To accomplish the above objects, there is provided an apparatus for measuring a polarization-dependent loss. The apparatus comprises:
(a) a light source;
(b) a polarizer for converting a light irradiated from the light source into a polarized light;
(c) a polarization scrambler for modulating polarization state of the polarized light with a frequency F, the polarization scrambler including:
(c-1) optical fiber birefringence modulators including at least three cylindrical piezoelectric elements and optical fibers respectively wound around the outer walls of the piezoelectric elements without intermission, and
(c-2) AC voltage sources synchronized to a common clock with respect to each of the optical fiber birefringence modulators for applying an AC voltage having a frequency corresponding to the multiple of an integer relatively prime with respect to a predetermined frequency F to the each optical fiber birefringence modulator;
(d) a photodetector for, when the output light of the polarization scrambler passes through an object under test, detecting the optical power of the output light undergoes the object;
(f) an ADC synchronized to the common clock, for providing an intensity profile of the output light with the period of 1/F; and
(g) a digital signal processing unit for averaging the periodic intensity profile of the output light from the ADC to restrain a noise accompanying to each measurement.

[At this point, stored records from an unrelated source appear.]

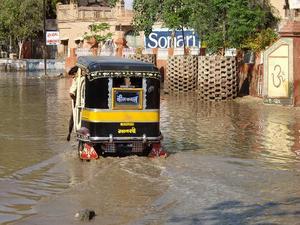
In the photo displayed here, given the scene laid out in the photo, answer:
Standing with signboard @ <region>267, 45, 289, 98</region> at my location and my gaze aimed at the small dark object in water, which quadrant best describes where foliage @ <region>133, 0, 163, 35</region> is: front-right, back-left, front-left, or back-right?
back-right

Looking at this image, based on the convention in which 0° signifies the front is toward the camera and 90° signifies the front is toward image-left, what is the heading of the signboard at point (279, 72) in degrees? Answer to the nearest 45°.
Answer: approximately 0°

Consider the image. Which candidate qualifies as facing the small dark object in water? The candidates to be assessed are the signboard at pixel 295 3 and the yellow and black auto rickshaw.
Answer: the signboard

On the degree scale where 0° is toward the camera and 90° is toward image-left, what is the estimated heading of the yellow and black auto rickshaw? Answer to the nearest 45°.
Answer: approximately 180°

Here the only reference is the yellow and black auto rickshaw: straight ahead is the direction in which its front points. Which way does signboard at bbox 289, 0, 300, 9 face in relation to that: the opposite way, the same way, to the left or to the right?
the opposite way

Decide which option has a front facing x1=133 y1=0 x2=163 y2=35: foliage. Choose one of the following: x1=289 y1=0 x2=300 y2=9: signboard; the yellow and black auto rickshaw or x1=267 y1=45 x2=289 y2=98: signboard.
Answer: the yellow and black auto rickshaw

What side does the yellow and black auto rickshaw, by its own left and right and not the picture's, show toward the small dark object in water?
back

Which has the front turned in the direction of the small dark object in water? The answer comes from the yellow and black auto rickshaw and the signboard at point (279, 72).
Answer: the signboard

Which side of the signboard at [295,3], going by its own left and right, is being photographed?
front

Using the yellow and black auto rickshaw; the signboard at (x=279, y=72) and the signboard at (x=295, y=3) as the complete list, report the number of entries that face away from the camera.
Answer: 1
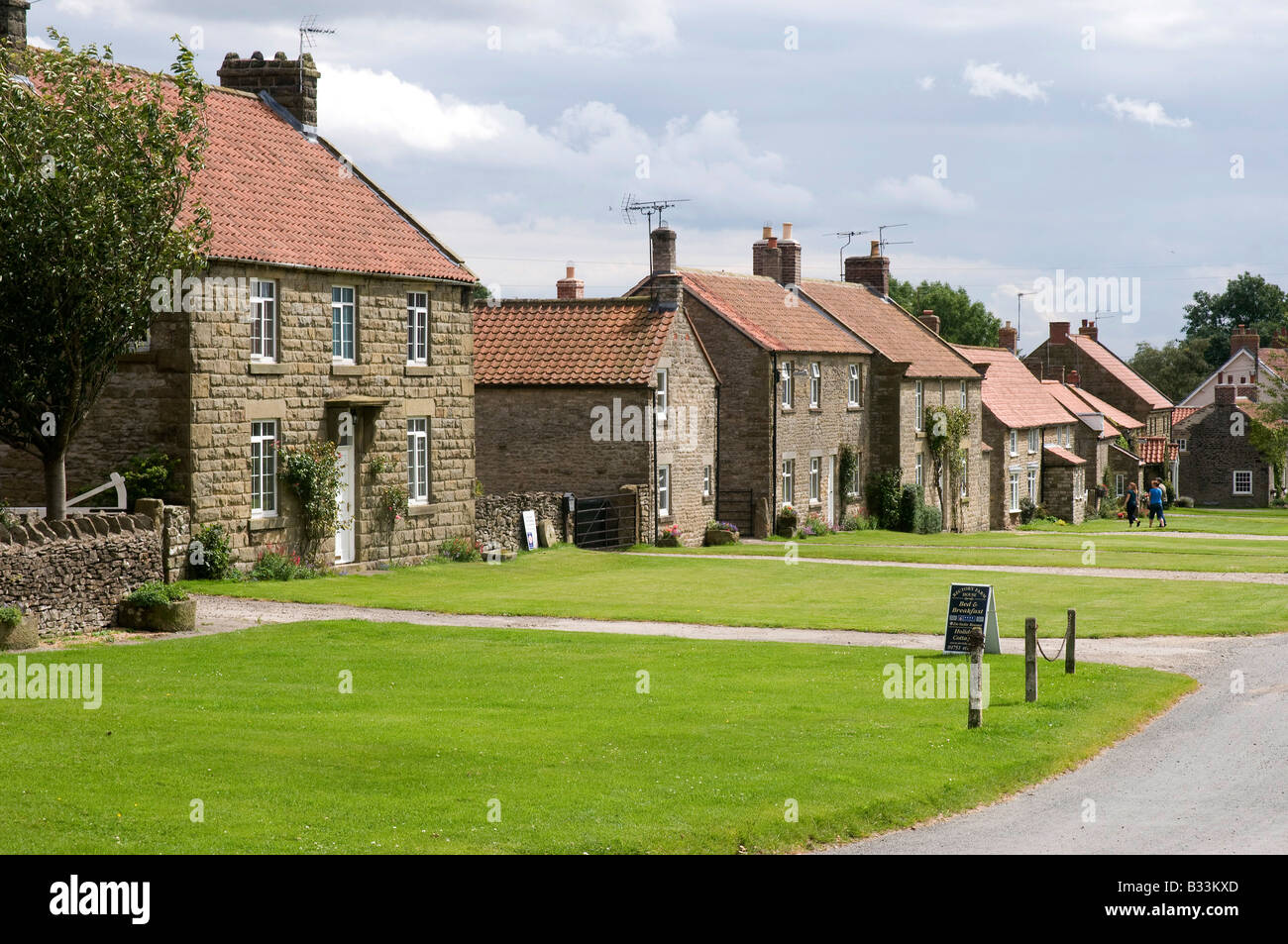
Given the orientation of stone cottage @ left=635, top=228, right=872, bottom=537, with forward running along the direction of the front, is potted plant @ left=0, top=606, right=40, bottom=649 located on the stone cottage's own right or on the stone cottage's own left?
on the stone cottage's own right

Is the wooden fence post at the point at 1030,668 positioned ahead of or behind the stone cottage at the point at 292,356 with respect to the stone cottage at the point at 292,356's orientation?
ahead

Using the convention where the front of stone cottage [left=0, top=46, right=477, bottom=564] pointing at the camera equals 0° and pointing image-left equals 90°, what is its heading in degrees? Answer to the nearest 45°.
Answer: approximately 315°

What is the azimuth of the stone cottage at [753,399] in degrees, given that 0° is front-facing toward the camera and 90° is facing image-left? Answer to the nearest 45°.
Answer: approximately 315°

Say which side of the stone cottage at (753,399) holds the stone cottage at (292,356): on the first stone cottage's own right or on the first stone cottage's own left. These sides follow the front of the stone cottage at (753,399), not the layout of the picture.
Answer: on the first stone cottage's own right

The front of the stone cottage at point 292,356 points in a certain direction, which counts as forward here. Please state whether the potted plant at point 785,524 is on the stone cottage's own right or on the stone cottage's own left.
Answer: on the stone cottage's own left

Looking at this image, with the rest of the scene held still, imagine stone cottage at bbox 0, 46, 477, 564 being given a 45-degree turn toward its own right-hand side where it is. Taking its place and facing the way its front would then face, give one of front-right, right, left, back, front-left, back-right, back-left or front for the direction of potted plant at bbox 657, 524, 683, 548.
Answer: back-left

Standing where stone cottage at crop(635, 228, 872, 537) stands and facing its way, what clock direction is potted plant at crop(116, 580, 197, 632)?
The potted plant is roughly at 2 o'clock from the stone cottage.

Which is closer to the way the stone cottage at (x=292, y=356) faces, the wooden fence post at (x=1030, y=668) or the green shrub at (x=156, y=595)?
the wooden fence post

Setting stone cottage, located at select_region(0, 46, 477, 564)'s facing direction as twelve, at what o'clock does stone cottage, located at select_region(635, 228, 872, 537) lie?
stone cottage, located at select_region(635, 228, 872, 537) is roughly at 9 o'clock from stone cottage, located at select_region(0, 46, 477, 564).
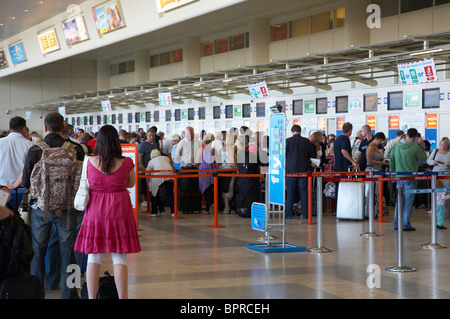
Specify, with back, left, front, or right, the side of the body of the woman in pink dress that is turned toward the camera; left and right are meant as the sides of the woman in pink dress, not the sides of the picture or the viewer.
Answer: back

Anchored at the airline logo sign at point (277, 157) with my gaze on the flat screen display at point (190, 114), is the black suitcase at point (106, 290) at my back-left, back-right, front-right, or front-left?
back-left

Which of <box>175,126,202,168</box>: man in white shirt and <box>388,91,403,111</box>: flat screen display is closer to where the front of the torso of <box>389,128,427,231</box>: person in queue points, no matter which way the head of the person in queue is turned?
the flat screen display

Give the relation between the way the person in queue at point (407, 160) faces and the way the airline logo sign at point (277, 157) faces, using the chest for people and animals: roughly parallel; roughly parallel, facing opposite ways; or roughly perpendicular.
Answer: roughly parallel, facing opposite ways

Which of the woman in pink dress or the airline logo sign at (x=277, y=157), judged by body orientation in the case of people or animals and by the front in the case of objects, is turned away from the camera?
the woman in pink dress

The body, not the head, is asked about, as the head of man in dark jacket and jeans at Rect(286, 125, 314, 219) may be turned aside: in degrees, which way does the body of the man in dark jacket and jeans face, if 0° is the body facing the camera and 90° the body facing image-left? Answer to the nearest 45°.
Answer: approximately 180°

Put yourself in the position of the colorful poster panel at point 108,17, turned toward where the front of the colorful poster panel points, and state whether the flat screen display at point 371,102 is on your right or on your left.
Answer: on your left

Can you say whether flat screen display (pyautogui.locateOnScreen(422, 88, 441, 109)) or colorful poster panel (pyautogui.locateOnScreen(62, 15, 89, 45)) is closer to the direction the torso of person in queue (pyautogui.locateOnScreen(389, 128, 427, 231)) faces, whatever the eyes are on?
the flat screen display

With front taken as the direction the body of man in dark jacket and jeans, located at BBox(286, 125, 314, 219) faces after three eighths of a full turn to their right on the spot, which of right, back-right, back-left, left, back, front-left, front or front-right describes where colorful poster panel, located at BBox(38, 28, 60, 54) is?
back

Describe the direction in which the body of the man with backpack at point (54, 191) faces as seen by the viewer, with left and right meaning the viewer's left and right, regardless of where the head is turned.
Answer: facing away from the viewer

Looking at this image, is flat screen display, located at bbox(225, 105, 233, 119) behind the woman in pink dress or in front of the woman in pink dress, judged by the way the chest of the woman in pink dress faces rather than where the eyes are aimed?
in front

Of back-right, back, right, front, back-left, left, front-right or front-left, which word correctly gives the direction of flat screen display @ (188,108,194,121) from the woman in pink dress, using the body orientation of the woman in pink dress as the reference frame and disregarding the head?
front

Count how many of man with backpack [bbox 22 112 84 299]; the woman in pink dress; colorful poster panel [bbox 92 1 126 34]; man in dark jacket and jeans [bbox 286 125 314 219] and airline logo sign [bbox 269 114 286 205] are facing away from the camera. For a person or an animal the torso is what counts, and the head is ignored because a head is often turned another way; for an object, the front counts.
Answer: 3

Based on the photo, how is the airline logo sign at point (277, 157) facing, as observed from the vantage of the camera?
facing the viewer and to the left of the viewer

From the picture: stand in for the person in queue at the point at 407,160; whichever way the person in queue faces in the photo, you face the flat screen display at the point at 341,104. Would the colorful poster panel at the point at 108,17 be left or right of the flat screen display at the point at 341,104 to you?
left

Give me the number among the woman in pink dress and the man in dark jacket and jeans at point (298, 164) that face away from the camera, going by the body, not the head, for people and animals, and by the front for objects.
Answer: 2

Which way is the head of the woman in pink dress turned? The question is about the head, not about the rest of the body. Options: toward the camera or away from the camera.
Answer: away from the camera
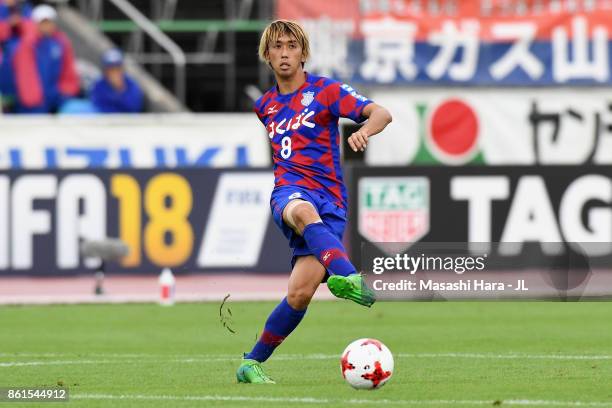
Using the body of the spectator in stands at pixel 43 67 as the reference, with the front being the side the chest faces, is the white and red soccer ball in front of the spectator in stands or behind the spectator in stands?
in front

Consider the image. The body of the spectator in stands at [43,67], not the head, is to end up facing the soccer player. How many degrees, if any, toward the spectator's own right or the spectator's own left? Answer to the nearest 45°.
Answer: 0° — they already face them

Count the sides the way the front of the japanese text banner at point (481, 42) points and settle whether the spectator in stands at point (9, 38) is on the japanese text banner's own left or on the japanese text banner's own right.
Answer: on the japanese text banner's own right

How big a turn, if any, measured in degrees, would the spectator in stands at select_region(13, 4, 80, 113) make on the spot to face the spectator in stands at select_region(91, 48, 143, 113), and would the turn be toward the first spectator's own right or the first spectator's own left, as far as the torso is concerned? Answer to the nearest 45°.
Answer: approximately 90° to the first spectator's own left

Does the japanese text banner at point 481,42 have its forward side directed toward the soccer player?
yes

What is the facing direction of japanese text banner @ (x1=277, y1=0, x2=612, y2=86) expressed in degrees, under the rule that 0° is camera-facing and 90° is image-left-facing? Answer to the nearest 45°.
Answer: approximately 0°

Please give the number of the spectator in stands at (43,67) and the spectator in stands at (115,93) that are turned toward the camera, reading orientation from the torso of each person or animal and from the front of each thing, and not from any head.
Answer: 2

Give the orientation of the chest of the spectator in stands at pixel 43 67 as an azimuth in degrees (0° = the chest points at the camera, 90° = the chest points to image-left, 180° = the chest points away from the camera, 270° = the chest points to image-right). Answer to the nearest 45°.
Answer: approximately 0°

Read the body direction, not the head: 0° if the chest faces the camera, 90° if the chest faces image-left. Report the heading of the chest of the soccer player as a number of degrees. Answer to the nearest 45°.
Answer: approximately 45°

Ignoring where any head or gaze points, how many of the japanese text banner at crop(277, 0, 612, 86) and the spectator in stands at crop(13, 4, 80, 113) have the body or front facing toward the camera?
2
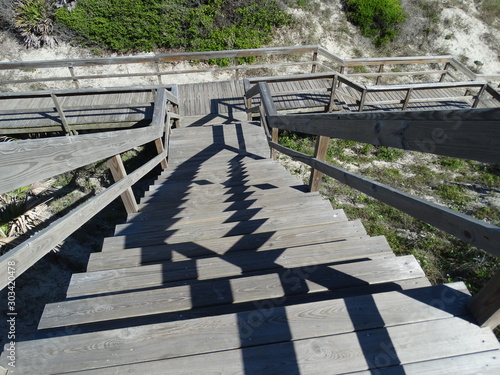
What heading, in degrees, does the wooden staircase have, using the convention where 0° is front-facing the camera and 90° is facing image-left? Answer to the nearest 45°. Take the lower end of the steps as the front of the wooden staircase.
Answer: approximately 180°

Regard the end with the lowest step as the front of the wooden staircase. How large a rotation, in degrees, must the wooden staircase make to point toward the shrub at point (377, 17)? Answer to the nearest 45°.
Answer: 0° — it already faces it

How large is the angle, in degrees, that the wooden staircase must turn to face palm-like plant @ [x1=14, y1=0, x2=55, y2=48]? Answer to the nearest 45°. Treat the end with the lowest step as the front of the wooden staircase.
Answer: approximately 45° to its left
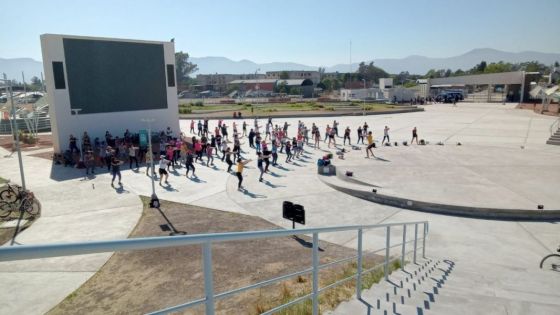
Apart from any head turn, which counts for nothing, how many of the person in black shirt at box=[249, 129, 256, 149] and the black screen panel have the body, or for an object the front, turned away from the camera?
0

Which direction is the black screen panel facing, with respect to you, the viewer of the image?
facing the viewer and to the right of the viewer

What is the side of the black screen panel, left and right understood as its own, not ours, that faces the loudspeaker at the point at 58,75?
right

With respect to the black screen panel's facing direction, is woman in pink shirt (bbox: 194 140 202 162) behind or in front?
in front

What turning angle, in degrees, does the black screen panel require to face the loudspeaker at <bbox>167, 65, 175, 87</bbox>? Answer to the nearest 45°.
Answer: approximately 45° to its left

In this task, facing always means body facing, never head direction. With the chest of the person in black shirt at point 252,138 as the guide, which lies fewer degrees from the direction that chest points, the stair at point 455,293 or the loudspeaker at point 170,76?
the stair
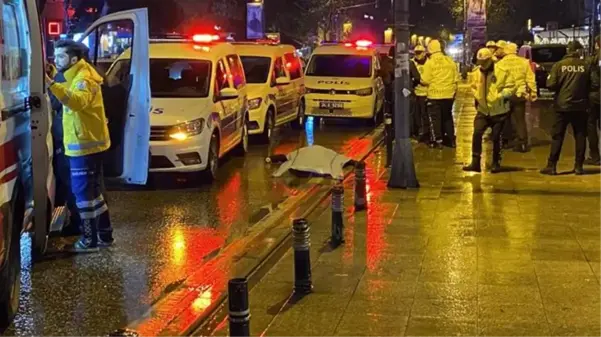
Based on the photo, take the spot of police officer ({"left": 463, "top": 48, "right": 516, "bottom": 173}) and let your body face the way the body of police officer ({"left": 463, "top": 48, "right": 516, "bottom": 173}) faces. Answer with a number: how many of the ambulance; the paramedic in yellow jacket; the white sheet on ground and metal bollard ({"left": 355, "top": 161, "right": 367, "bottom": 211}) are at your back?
0

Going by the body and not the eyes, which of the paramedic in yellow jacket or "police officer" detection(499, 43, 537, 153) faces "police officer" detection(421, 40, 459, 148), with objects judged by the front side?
"police officer" detection(499, 43, 537, 153)

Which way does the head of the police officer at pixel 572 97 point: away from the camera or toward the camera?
away from the camera

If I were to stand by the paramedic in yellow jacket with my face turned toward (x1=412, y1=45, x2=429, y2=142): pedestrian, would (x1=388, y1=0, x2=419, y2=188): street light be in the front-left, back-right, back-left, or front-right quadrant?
front-right

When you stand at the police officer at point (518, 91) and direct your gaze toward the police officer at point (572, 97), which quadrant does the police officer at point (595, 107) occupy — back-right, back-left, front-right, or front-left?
front-left

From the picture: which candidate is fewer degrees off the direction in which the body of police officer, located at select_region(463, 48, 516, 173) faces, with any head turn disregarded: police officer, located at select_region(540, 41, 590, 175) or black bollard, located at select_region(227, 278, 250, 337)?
the black bollard

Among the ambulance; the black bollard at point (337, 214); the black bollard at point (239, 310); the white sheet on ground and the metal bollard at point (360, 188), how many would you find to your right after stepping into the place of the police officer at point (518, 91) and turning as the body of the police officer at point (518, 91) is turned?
0

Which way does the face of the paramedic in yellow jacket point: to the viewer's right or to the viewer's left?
to the viewer's left

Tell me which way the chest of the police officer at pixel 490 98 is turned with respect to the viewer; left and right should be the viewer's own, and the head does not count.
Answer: facing the viewer and to the left of the viewer
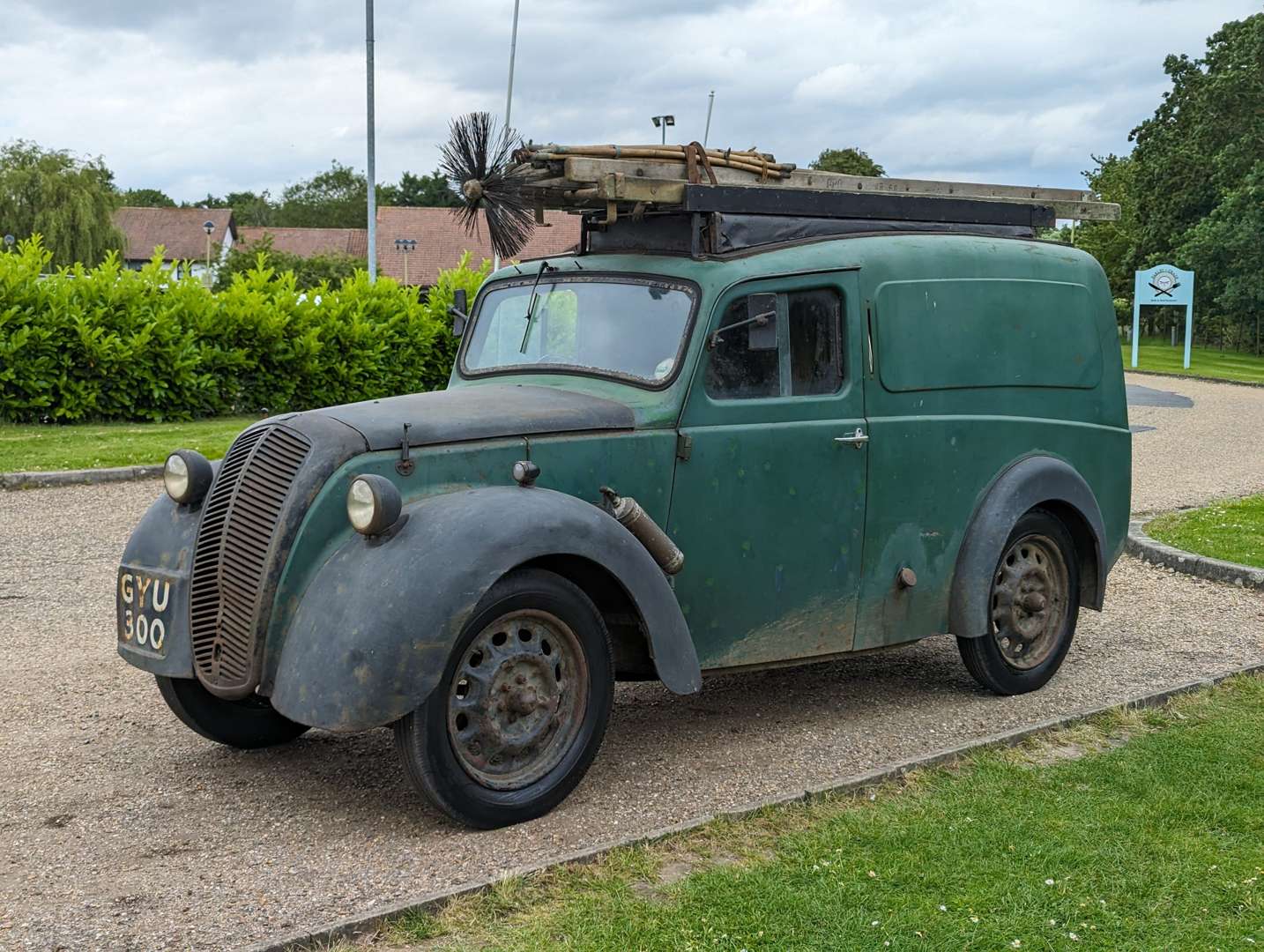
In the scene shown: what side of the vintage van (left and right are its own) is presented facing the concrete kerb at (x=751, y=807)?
left

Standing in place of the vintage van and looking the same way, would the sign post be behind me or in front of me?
behind

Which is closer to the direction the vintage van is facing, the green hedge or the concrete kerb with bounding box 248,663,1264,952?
the concrete kerb

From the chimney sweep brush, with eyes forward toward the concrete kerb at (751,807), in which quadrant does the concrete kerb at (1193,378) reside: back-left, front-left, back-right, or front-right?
back-left

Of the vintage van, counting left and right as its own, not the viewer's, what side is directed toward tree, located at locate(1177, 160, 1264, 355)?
back

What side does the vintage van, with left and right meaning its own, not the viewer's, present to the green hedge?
right

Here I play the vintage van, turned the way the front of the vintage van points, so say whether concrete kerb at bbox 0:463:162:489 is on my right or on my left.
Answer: on my right

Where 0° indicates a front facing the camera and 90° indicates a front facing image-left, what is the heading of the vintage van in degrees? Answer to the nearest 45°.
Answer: approximately 45°

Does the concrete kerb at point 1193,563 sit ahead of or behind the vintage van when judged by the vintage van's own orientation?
behind
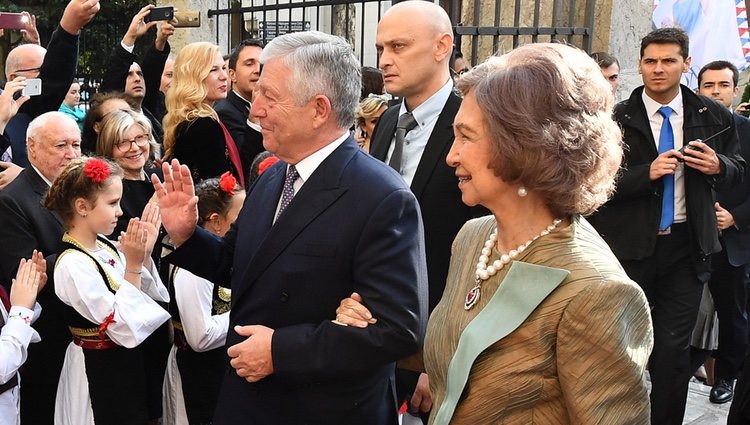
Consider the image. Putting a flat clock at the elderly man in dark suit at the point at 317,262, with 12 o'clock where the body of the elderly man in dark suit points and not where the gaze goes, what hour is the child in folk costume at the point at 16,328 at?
The child in folk costume is roughly at 3 o'clock from the elderly man in dark suit.

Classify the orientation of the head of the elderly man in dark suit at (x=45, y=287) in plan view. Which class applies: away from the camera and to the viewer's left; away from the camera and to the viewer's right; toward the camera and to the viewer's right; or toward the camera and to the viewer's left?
toward the camera and to the viewer's right

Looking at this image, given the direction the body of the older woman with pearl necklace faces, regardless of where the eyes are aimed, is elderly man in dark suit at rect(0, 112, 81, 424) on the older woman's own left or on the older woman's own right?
on the older woman's own right

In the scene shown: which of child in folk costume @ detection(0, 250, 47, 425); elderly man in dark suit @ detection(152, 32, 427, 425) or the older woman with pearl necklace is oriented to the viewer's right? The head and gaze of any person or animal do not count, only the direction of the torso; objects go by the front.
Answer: the child in folk costume

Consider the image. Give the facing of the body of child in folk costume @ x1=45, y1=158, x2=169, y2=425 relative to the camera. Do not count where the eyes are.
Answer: to the viewer's right

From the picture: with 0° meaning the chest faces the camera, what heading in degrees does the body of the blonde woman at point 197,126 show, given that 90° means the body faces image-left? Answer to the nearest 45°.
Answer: approximately 270°

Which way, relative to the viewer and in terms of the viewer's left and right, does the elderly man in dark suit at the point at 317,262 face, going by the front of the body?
facing the viewer and to the left of the viewer

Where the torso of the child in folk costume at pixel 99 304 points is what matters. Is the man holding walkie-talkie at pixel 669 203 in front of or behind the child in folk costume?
in front

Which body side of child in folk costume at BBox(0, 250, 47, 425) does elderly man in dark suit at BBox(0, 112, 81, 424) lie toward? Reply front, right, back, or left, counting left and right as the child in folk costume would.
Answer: left

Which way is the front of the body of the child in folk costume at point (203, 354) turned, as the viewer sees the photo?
to the viewer's right

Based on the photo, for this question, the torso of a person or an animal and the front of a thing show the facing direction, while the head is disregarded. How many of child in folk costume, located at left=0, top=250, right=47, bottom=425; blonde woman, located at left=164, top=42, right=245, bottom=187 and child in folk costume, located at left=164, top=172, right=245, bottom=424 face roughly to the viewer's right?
3

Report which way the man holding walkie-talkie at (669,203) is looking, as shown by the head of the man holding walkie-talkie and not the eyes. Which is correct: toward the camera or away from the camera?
toward the camera

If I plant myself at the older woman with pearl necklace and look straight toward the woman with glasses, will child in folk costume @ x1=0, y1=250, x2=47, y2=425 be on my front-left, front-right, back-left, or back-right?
front-left

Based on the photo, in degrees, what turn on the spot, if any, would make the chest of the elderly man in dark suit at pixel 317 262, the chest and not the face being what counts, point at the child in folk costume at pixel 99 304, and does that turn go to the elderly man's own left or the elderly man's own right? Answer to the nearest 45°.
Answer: approximately 90° to the elderly man's own right

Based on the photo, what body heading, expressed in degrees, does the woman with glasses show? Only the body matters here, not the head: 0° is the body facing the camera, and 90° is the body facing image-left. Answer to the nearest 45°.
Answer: approximately 315°

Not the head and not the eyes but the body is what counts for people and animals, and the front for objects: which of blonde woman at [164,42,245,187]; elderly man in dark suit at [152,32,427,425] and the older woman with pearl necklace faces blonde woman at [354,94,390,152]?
blonde woman at [164,42,245,187]

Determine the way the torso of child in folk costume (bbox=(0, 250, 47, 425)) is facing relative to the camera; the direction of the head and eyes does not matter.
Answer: to the viewer's right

According to another aspect of the invention, there is provided a method for measuring a polarization-dependent loss. The method comprises the steps of:
preparing a polarized incident light;
inputting the incident light into a polarization scrambler and outputting a polarization-scrambled output light with a predetermined frequency F, wherein the polarization scrambler comprises: optical fiber birefringence modulators including at least three cylindrical piezoelectric elements and optical fibers respectively wound around the outer walls of the piezoelectric elements without intermission, and AC voltage sources synchronized to a common clock with respect to each of the optical fiber birefringence modulators for applying an AC voltage having a frequency corresponding to the multiple of an integer relatively prime with respect to the predetermined frequency F to the each optical fiber birefringence modulator;
passing the light outputted from the polarization scrambler through an optical device under test;
detecting an output of the light that has passed through the optical device using a photodetector; and
averaging detected values of the photodetector with respect to birefringence modulation having a constant period to calculate the polarization-dependent loss from a ratio of the maximum output and the minimum output with respect to the period.